把下方列表中的全部文字行一字不差地重新誊写一遍，答案里不要包含图片。

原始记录
★ ★ ★ ★ ★

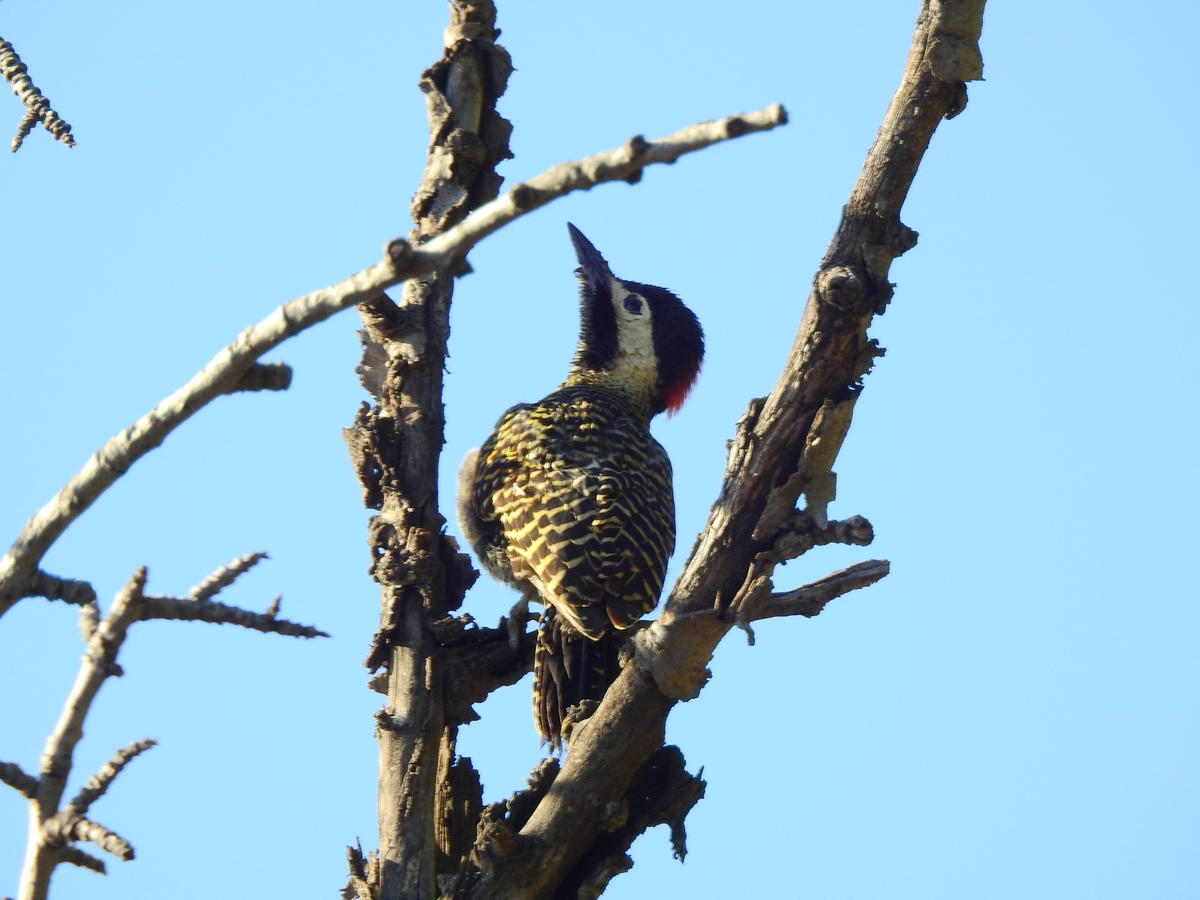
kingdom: Animalia
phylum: Chordata
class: Aves
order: Piciformes
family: Picidae
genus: Colaptes
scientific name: Colaptes melanochloros
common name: Green-barred woodpecker
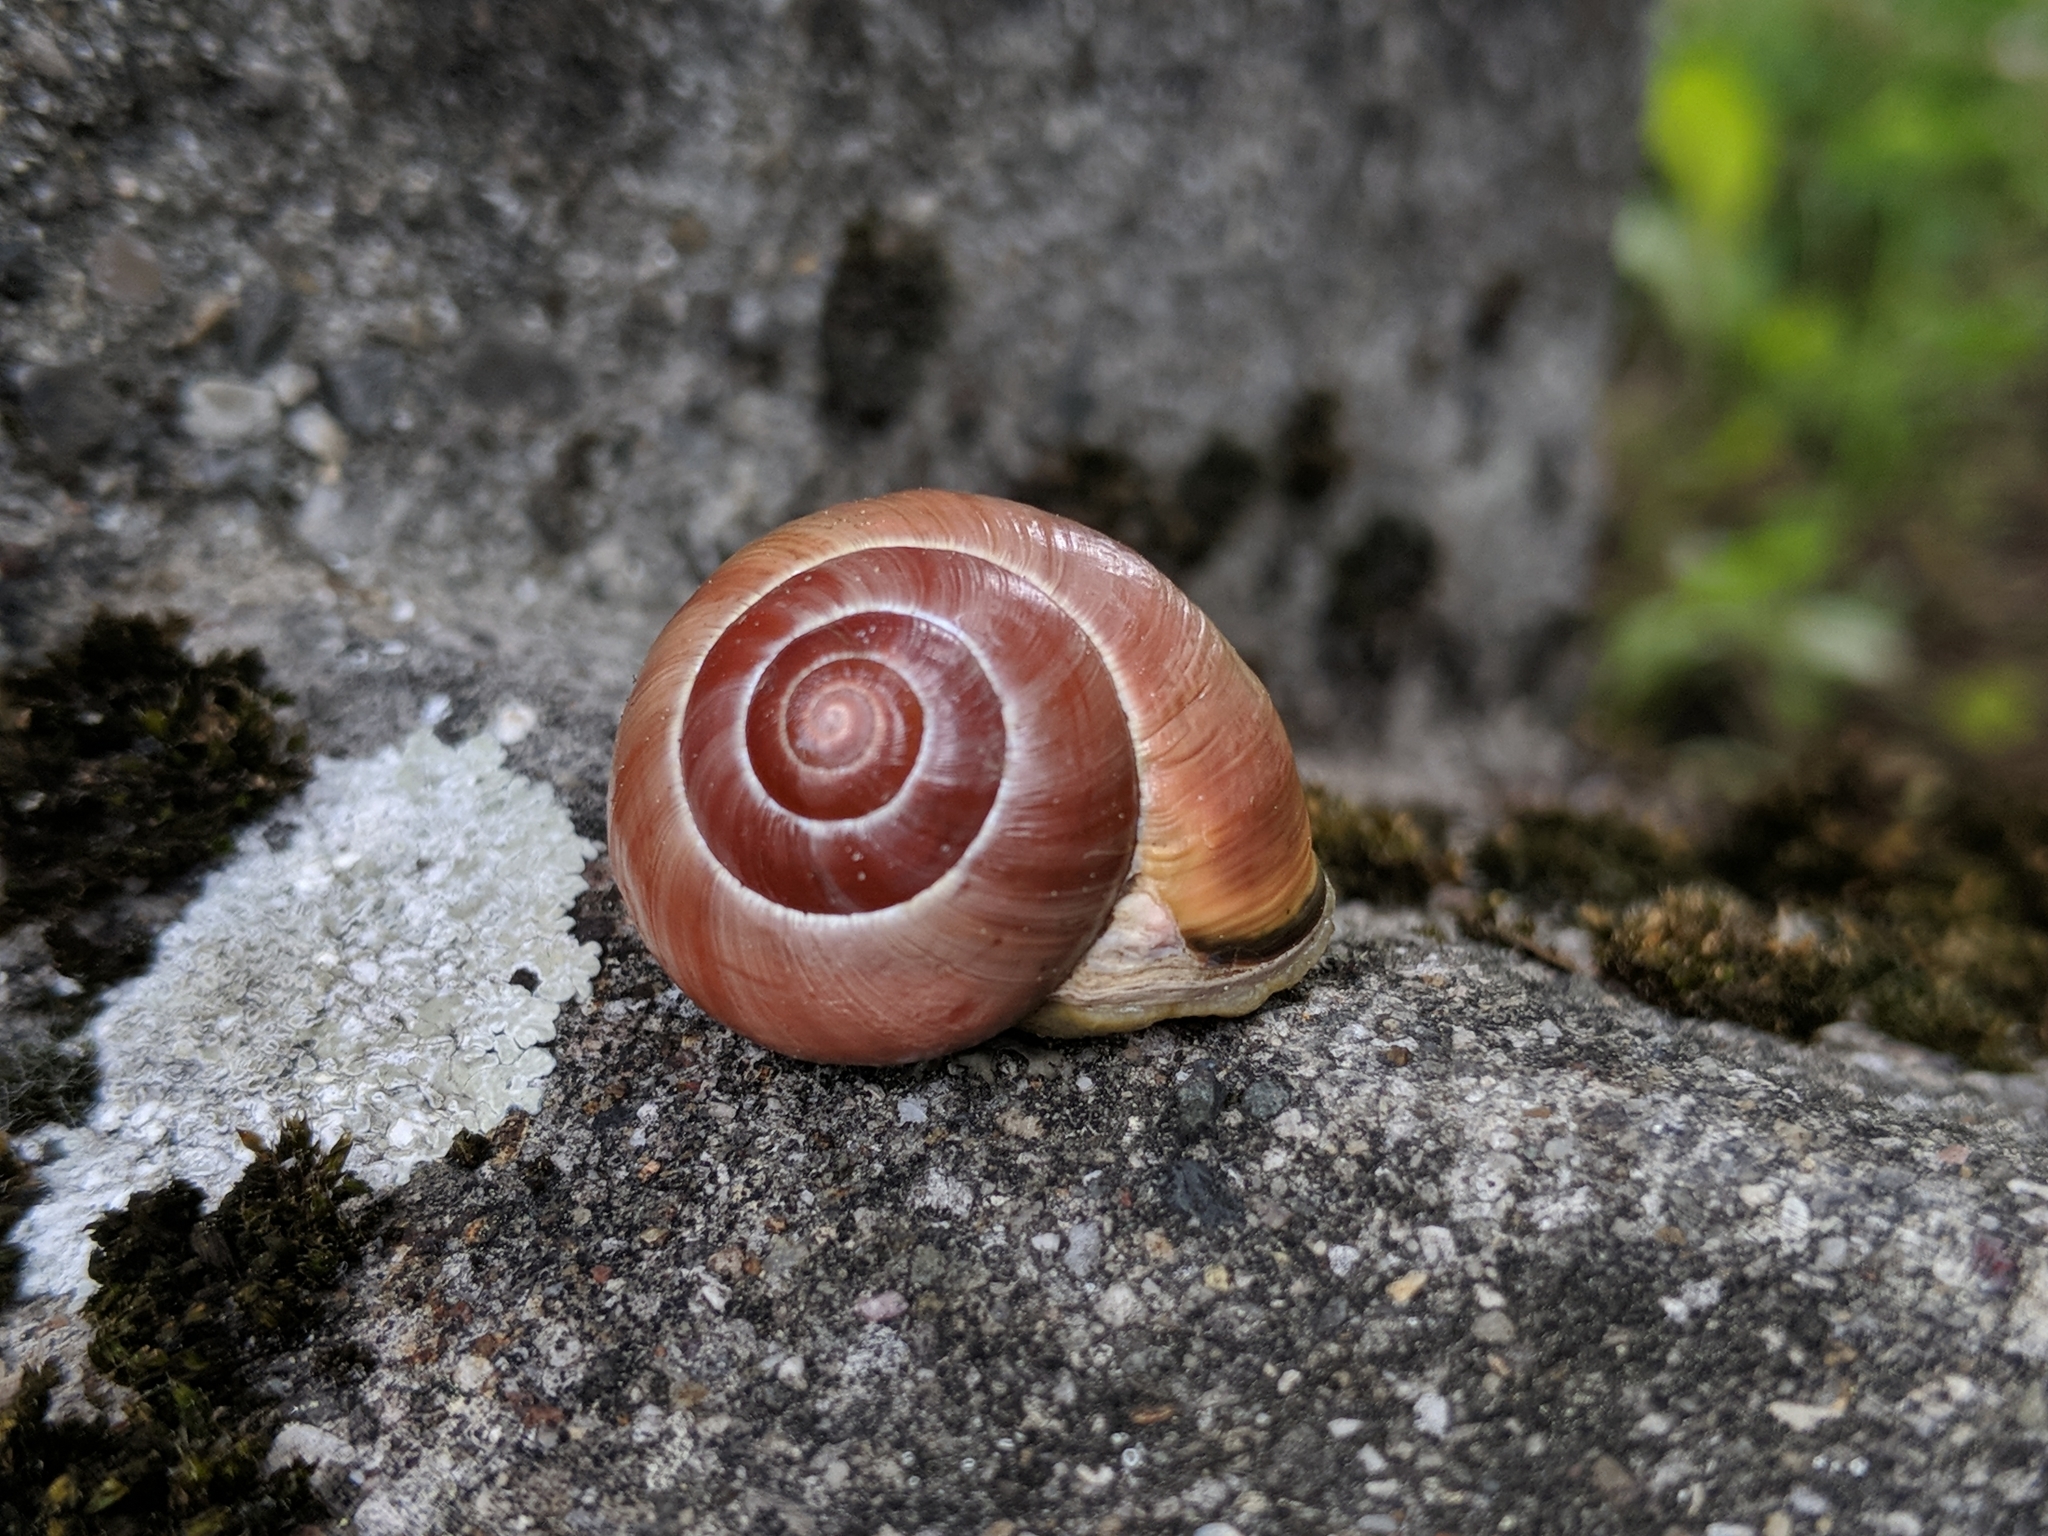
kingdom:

★ ★ ★ ★ ★

» 输出结果:
kingdom: Animalia
phylum: Chordata
class: Aves
order: Piciformes
family: Picidae
genus: Colaptes
scientific name: Colaptes melanochloros
common name: Green-barred woodpecker
kingdom:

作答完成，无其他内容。